■ **Quoted text**
╭──
To load values to aggregate storage databases, you can use the Jobs page in the Essbase web interface, or you can use the alter database and import data statements in MaxL. Examples in this document are based on using MaxL.

Note:

If values have been calculated and stored through an aggregation, Essbase automatically updates higher-level stored values when data values are changed. No additional calculation step is necessary. The existence and size of an aggregation can affect the time it takes to perform a data load.

You cannot export data when loading data into a database.

Incrementally Loading Data Using a Data Load Buffer

Using the import data MaxL statement to load data values from a single data source does not involve the aggregate storage data load buffer.

If you use multiple import database data MaxL statements to load data values to aggregate storage databases, you can significantly improve performance by loading values to a temporary data load buffer first, with a final write to storage after all data sources have been read.

In the aggregate storage data load buffer, Essbase sorts and commits the values after all data sources have been read. If multiple (or duplicate) records are encountered for any specific data cell, the values are accumulated. Essbase then stores the accumulated values—replacing, adding to, or subtracting from existing data values in the database. Using the aggregate storage data load buffer can significantly improve overall data load performance.

Note:

When using the aggregate storage data load buffer, the choice for replacing, adding, or subtracting values is specified for the entire set of data sources when loading the data buffer contents to the database.
╰──
■ **Work to do**
[1] Reproduce the stretch of the Essbase data load text above from "If you use multiple" through "storage after all data sources have been read.".
[2] Condense the paragraph of the Essbase data load text that begins "In the aggregate storage data load buffer" into a short bulleted list that keeps its main facts.

■ **Record excerpts**
╭──
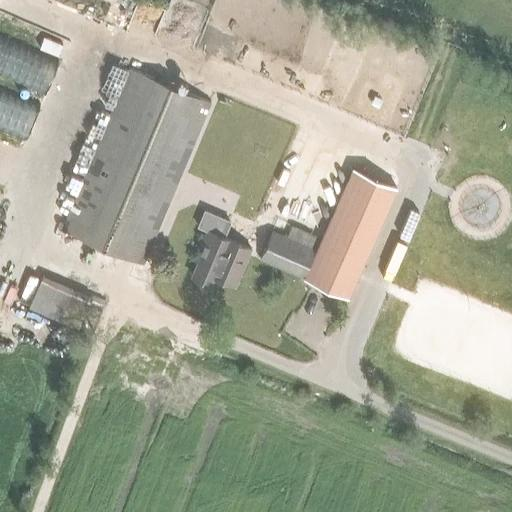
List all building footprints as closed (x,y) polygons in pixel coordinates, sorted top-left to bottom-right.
[(64,44),(43,35),(37,49),(58,58),(64,44)] [(351,116),(377,128),(413,48),(387,37),(351,116)] [(129,69),(61,231),(135,262),(142,265),(142,264),(210,103),(129,69)] [(395,186),(351,167),(308,267),(314,270),(309,280),(348,296),(395,186)] [(198,261),(192,276),(209,283),(212,276),(229,283),(234,271),(239,273),(249,246),(222,235),(228,220),(202,210),(196,226),(204,229),(193,259),(198,261)] [(260,258),(302,276),(314,249),(272,230),(260,258)] [(33,310),(89,324),(97,291),(41,277),(33,310)]
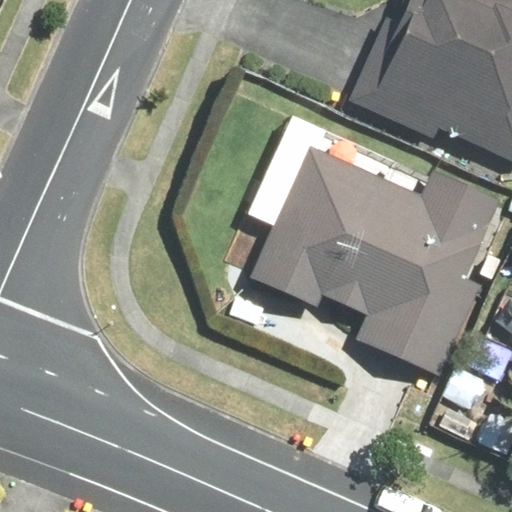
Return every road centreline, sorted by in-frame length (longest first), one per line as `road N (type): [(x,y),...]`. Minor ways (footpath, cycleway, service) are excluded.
road 1 (residential): [(133,0),(0,305)]
road 2 (tertiary): [(273,511),(0,389)]
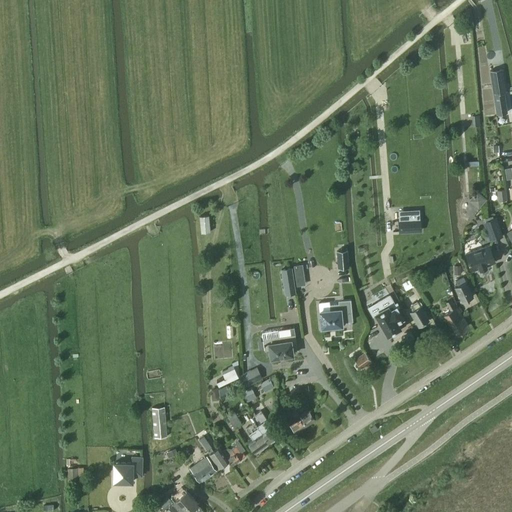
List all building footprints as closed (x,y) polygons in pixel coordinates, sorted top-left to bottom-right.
[(501,72),(490,74),(493,98),(495,110),(503,108),(501,96),(505,96),(501,72)] [(507,200),(506,189),(497,190),(498,201),(507,200)] [(478,191),(470,201),(479,209),(487,199),(478,191)] [(503,236),(496,217),(483,221),(490,241),(503,236)] [(411,221),(400,221),(400,232),(411,231),(411,221)] [(490,246),(466,254),(471,270),(479,268),(480,270),(487,267),(486,265),(495,262),(490,246)] [(338,267),(349,266),(348,249),(343,250),(343,254),(338,254),(338,267)] [(306,285),(303,264),(294,265),(297,286),(306,285)] [(292,267),(281,269),(285,295),(296,293),(292,267)] [(465,282),(463,277),(456,280),(458,286),(455,287),(462,302),(473,296),(466,282),(465,282)] [(412,286),(409,280),(402,283),(406,290),(412,286)] [(391,335),(399,331),(397,329),(400,328),(397,323),(403,319),(394,303),(390,295),(377,303),(381,310),(375,313),(379,320),(378,321),(382,327),(383,326),(388,335),(390,333),(391,335)] [(456,308),(451,299),(446,302),(450,309),(449,309),(450,311),(444,314),(458,336),(470,329),(457,308),(456,308)] [(353,321),(351,302),(330,304),(330,309),(320,310),(321,327),(329,326),(334,326),(334,325),(342,325),(342,322),(353,321)] [(420,307),(417,302),(410,306),(413,311),(411,313),(419,326),(429,320),(421,306),(420,307)] [(270,349),(271,358),(293,354),(292,348),(297,348),(295,334),(263,339),(265,350),(270,349)] [(371,361),(365,352),(355,359),(362,368),(371,361)] [(225,376),(217,380),(219,385),(239,376),(238,360),(232,362),(233,365),(222,371),(225,376)] [(246,386),(262,378),(259,372),(254,375),(252,370),(240,375),(246,386)] [(270,379),(263,383),(266,390),(273,386),(270,379)] [(242,392),(247,402),(255,398),(250,388),(242,392)] [(167,436),(165,406),(152,407),(155,437),(167,436)] [(251,417),(255,422),(269,443),(277,438),(270,427),(272,425),(262,410),(251,417)] [(316,421),(308,410),(289,423),(297,434),(316,421)] [(237,417),(234,413),(228,416),(231,422),(234,427),(241,423),(237,417)] [(269,443),(255,422),(247,427),(254,438),(248,442),(255,453),(269,443)] [(212,448),(204,436),(199,439),(220,467),(228,461),(218,447),(213,451),(212,448)] [(237,446),(233,449),(228,448),(222,451),(232,465),(244,456),(241,452),(245,450),(239,442),(236,444),(237,446)] [(178,453),(176,448),(166,452),(169,458),(178,453)] [(216,470),(206,456),(190,467),(200,481),(216,470)] [(142,457),(132,457),(132,463),(114,463),(113,482),(132,482),(132,476),(142,476),(142,457)] [(77,470),(77,468),(68,468),(68,482),(85,481),(84,469),(77,470)] [(175,499),(185,511),(189,511),(191,511),(192,511),(199,505),(196,501),(195,501),(195,500),(187,490),(175,499)] [(185,511),(175,499),(163,509),(165,511),(185,511)]
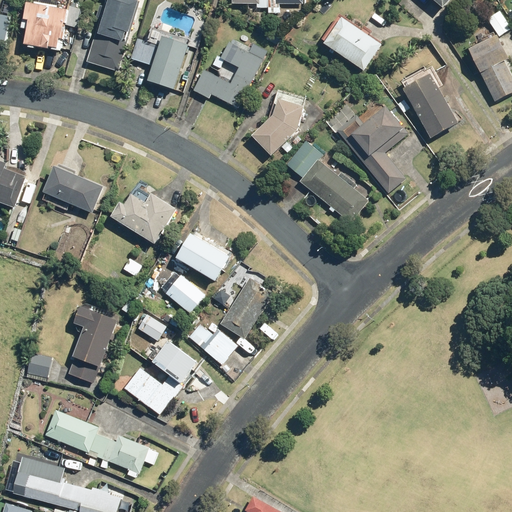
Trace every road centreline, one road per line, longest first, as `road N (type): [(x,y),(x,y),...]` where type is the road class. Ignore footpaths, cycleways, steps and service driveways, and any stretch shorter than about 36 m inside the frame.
road 1 (residential): [(0,90),(82,107),(168,141),(247,192),(356,295)]
road 2 (residential): [(181,511),(214,458),(356,295)]
road 3 (residential): [(356,295),(511,167)]
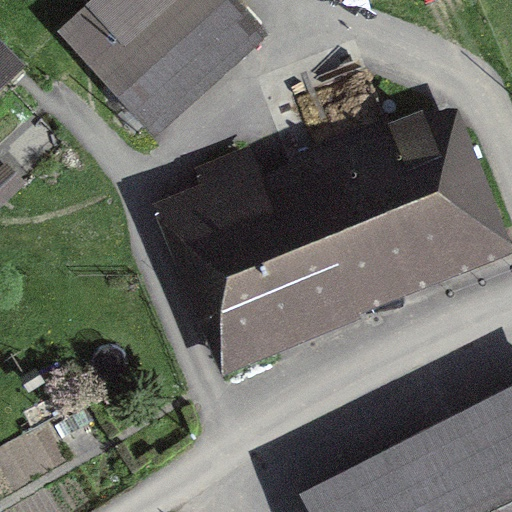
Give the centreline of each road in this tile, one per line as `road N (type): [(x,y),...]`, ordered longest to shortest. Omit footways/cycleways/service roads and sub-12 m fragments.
road 1 (residential): [(511,302),(347,378),(135,511)]
road 2 (track): [(232,448),(152,260),(135,192),(52,104)]
road 3 (track): [(135,192),(329,25)]
road 4 (track): [(511,175),(480,108),(443,67),(329,25)]
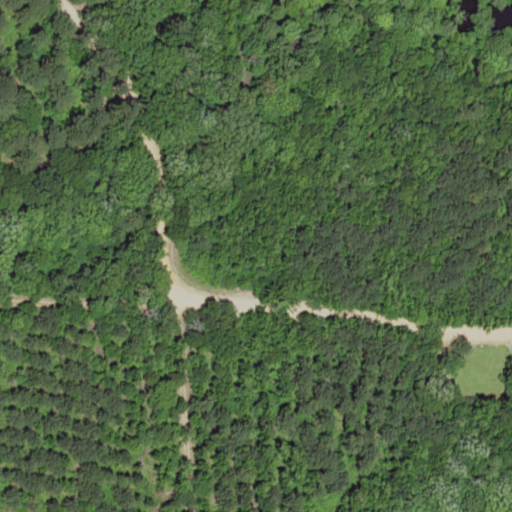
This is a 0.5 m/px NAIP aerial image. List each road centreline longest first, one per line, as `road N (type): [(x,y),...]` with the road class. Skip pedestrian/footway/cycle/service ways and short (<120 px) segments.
road 1 (residential): [(511,324),(159,289)]
road 2 (residential): [(159,289),(152,124),(53,0)]
road 3 (residential): [(0,284),(159,289)]
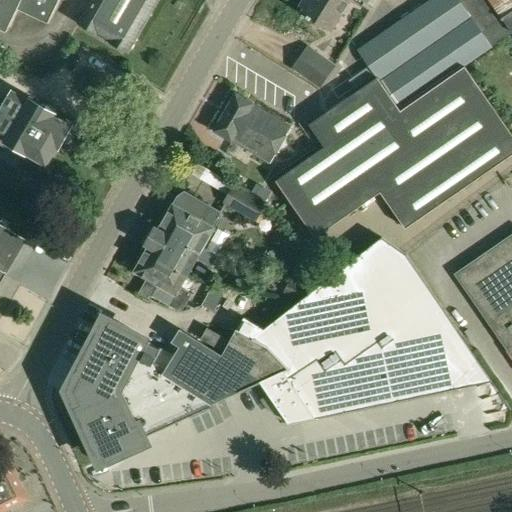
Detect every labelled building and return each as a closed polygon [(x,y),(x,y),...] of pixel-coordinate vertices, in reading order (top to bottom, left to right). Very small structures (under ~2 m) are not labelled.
[(0,0),(0,28),(7,32),(18,9),(48,23),(59,0),(0,0)] [(92,0),(78,23),(129,53),(159,0),(92,0)] [(326,146),(277,181),(315,237),(380,192),(406,228),(511,154),(511,133),(508,128),(465,65),(511,33),(511,0),(431,0),(359,51),(369,67),(375,75),(377,78),(311,124),(326,146)] [(302,0),(300,6),(303,8),(301,13),(330,31),(349,0),(302,0)] [(292,68),(320,88),(337,65),(307,45),(292,68)] [(349,80),(355,89),(375,75),(369,67),(349,80)] [(7,100),(0,112),(0,137),(5,141),(5,142),(26,154),(26,153),(46,165),(57,147),(59,148),(60,147),(67,151),(73,149),(80,139),(78,132),(71,128),(72,127),(54,116),(56,114),(55,113),(58,107),(49,102),(45,108),(30,99),(29,101),(12,91),(7,100)] [(213,130),(270,163),(291,126),(235,92),(213,130)] [(223,203),(257,222),(267,202),(250,193),(234,183),(227,195),(223,203)] [(255,185),(250,193),(267,202),(272,194),(255,185)] [(155,227),(159,230),(158,231),(199,255),(203,249),(222,215),(185,191),(178,196),(174,203),(170,201),(155,227)] [(0,276),(22,239),(0,225),(0,276)] [(155,227),(142,249),(188,275),(197,258),(212,267),(218,257),(203,249),(199,255),(158,231),(159,230),(158,230),(159,230),(155,227)] [(511,234),(455,274),(511,357),(511,234)] [(246,317),(239,330),(266,346),(284,364),(286,370),(261,383),(289,424),(455,389),(429,350),(457,330),(407,256),(381,239),(311,294),(299,303),(266,329),(246,317)] [(131,269),(147,278),(138,295),(149,300),(152,295),(181,311),(191,293),(180,289),(188,275),(142,249),(131,269)] [(283,296),(299,303),(311,294),(288,284),(283,296)] [(223,294),(213,288),(203,305),(213,311),(223,294)] [(80,403),(74,407),(93,450),(100,447),(107,462),(148,443),(145,436),(169,425),(170,426),(213,406),(213,404),(164,375),(173,360),(159,352),(161,348),(144,339),(145,338),(110,320),(103,334),(97,330),(75,373),(81,376),(74,390),(80,403)] [(201,339),(222,351),(228,340),(207,328),(201,339)] [(173,360),(164,375),(213,404),(239,393),(261,383),(286,370),(284,364),(266,346),(239,330),(223,355),(180,329),(172,342),(180,348),(173,360)] [(0,511),(10,511),(9,509),(27,500),(15,477),(17,476),(7,456),(0,459),(0,511)]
╰──
■ **Solutions for each task**
[1]
If you use multiple import database data MaxL statements to load data values to aggregate storage databases, you can significantly improve performance by loading values to a temporary data load buffer first, with a final write to storage after all data sources have been read.

[2]
- Essbase sorts and commits values in the buffer only after all data sources have been read.
- Multiple or duplicate records for the same data point are accumulated.
- The accumulated values are then stored, replacing, adding to, or subtracting from existing database values.
- Using the buffer can significantly improve overall data load performance.